18 athletes represented Kenya in judo. Among these are: Esther Ikiugu, Carlos Ochieng, Evans Omondi, Kimberly Okwisa, Peterson Gathiru, Lydia Wangui, Mathew Mutinda, Alice Lokale, Isaac Muyale, and Diana Kana.

== Karate ==

Kenya competed in karate.

== Rowing ==

Five rowers represented Kenya in rowing.

Paluwas Ramadhani competed in the men's single sculls 500 metres event.

Diana Natecho competed in the women's single sculls 500 metres event.

Alex Osiako competed in the men's lightweight single sculls 500 metres event.

Josephine Wangithi competed in the women's lightweight single sculls 500 metres event.

Diana Natecho and Suleiman Ramdhani competed in the mixed 2 × 500 metres single sculls event.

== Shooting ==

Two athletes represented Kenya in shooting (in the men's trap and men's skeet events).

Matharu Jaspal Singh competed in the men's trap and the men's skeet event.

Dhruv Rajesh Shah competed in the men's skeet event.

== Swimming ==

Kenya competed in swimming. Eight swimmers were scheduled to compete: Maria Chantal Brunlehner, Rebecca Wacui Kamau, Maahir Abdulkadir Mohamed Marunani, Issa Abdulla Mohamed, Ridhwan Abubakar Bwana Mohamed, Emily Siobhan Muteti, Samuel Kariuki Ndonga and Swaleh Abubakar Talib.

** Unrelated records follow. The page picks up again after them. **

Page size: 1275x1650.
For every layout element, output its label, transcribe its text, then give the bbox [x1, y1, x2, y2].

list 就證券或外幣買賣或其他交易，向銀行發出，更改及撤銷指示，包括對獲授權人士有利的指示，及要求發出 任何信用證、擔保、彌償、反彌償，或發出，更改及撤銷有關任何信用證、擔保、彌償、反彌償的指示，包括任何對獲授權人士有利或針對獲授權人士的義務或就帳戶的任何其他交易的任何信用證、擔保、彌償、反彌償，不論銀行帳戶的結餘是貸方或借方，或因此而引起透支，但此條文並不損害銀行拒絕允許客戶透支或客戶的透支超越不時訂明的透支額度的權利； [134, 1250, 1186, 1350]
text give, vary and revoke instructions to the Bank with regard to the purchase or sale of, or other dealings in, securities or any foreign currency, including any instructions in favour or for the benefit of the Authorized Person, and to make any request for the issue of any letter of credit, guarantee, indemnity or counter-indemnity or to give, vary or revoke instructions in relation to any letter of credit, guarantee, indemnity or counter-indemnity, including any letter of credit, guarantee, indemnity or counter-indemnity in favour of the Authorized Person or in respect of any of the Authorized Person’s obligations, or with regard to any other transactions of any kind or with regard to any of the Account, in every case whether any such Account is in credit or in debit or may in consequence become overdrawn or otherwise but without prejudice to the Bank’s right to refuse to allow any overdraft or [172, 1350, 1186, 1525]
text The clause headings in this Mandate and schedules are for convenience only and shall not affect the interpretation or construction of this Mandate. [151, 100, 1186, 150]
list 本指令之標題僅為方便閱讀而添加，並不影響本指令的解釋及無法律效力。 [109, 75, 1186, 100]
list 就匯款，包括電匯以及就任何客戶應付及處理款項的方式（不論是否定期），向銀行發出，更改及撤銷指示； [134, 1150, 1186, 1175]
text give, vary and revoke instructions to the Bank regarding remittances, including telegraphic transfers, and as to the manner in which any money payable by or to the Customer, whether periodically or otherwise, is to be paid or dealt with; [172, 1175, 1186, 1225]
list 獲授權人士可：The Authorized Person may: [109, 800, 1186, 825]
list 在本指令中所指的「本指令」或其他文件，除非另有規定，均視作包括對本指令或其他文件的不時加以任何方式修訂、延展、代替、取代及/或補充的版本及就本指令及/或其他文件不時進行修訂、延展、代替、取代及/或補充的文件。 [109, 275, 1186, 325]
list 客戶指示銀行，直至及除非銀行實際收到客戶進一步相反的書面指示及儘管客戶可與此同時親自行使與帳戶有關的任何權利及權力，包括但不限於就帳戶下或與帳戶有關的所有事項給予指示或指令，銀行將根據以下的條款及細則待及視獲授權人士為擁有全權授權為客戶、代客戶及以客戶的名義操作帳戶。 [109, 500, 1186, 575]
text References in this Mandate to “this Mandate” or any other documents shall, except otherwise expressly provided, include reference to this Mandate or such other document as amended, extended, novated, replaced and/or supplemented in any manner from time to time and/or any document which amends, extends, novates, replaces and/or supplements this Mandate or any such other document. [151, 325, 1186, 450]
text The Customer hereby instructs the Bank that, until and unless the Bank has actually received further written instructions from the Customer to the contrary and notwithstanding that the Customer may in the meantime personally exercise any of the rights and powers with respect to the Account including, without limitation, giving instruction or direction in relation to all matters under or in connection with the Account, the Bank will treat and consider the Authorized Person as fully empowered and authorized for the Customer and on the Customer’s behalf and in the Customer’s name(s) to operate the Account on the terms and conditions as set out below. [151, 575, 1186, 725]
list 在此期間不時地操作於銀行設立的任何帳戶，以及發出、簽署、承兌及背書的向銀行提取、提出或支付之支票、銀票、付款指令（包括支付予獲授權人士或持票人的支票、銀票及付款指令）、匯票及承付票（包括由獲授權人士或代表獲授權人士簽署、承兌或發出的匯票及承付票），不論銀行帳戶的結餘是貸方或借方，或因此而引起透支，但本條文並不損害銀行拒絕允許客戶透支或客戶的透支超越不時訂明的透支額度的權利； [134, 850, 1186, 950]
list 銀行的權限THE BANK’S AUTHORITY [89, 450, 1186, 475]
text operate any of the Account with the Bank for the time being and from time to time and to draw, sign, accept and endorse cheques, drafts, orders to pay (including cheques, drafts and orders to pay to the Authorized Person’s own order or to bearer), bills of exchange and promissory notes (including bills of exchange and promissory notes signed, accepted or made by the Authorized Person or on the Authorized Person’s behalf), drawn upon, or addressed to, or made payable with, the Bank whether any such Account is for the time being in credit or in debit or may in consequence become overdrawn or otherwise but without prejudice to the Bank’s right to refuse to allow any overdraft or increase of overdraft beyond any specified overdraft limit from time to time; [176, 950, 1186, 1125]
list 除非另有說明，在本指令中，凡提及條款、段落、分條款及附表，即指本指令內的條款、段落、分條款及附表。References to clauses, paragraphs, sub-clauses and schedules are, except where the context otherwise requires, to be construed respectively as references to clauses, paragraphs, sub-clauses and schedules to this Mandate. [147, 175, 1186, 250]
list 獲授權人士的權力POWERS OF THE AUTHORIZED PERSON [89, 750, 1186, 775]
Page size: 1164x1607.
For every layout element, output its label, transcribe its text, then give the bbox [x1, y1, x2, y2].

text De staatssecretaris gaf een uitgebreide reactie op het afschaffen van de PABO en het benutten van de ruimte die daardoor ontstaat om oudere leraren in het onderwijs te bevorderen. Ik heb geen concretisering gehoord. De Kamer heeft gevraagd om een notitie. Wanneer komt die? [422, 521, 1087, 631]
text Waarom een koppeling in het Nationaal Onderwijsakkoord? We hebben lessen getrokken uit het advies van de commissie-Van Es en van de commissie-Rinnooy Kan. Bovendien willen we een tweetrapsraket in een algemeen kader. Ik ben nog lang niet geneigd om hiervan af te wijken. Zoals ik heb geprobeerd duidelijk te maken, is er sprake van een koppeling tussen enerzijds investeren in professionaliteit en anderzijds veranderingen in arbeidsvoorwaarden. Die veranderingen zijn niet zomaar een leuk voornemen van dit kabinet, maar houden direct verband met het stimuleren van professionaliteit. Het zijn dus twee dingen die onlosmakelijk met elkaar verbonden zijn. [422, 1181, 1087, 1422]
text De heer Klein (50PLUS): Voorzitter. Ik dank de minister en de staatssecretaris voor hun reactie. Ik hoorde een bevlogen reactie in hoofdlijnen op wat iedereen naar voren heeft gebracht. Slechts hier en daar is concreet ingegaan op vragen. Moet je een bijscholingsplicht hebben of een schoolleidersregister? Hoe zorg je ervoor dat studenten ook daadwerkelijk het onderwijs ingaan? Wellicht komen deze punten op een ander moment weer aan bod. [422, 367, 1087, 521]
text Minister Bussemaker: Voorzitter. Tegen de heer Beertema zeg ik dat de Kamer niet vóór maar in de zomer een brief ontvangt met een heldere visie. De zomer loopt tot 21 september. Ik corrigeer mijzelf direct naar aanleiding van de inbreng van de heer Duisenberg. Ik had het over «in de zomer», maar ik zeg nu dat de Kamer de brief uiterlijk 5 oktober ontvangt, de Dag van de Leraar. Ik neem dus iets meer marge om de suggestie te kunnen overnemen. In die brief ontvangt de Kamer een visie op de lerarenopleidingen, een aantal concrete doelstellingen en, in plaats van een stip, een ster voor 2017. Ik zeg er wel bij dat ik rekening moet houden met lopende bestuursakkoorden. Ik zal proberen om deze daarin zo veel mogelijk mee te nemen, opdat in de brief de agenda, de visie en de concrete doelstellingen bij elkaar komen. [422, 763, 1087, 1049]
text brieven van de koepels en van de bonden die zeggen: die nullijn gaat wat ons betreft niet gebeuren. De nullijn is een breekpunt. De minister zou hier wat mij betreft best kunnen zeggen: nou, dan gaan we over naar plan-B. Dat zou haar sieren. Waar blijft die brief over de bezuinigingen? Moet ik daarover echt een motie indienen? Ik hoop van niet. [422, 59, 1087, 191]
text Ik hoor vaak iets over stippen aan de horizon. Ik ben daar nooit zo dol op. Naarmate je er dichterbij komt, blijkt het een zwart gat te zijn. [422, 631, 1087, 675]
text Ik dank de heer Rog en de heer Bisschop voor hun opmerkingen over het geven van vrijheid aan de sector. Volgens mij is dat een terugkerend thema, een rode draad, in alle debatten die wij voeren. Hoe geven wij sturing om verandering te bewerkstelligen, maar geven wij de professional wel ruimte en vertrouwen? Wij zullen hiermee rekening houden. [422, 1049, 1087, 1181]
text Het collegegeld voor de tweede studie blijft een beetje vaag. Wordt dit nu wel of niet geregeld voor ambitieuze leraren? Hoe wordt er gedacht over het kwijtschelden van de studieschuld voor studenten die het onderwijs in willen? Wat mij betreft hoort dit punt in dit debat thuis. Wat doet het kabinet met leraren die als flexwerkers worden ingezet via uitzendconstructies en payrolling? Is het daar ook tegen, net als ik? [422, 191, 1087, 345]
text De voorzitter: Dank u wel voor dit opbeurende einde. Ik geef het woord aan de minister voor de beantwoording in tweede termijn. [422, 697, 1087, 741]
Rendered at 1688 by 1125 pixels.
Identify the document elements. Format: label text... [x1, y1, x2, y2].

Kenyan swimmers won the bronze medal in the women's 4 × 100 metre medley relay event.

== Table tennis ==

Kenya competed in table tennis.

== Taekwondo ==

Faith Wanjiku Ogallo won the silver medal in the women's +73 kg event.

Everlyne Aluocheolod won a bronze medal in the women's –73 kg event.

== Tennis ==

Kenya competed in tennis.

== Triathlon ==

Kenyan athletes competed in the men's, the women's event and the mixed relay event.

== Volleyball ==

Both Kenya's men's team and women's team competed at the 2019 African Games. The women's team won the gold medal in the women's tournament.

Kenya also won the silver medal in the women's beach volleyball tournament.

== Weightlifting ==

Kenya competed in weightlifting.

== Wrestling ==

Kenya competed in wrestling. No medals were won.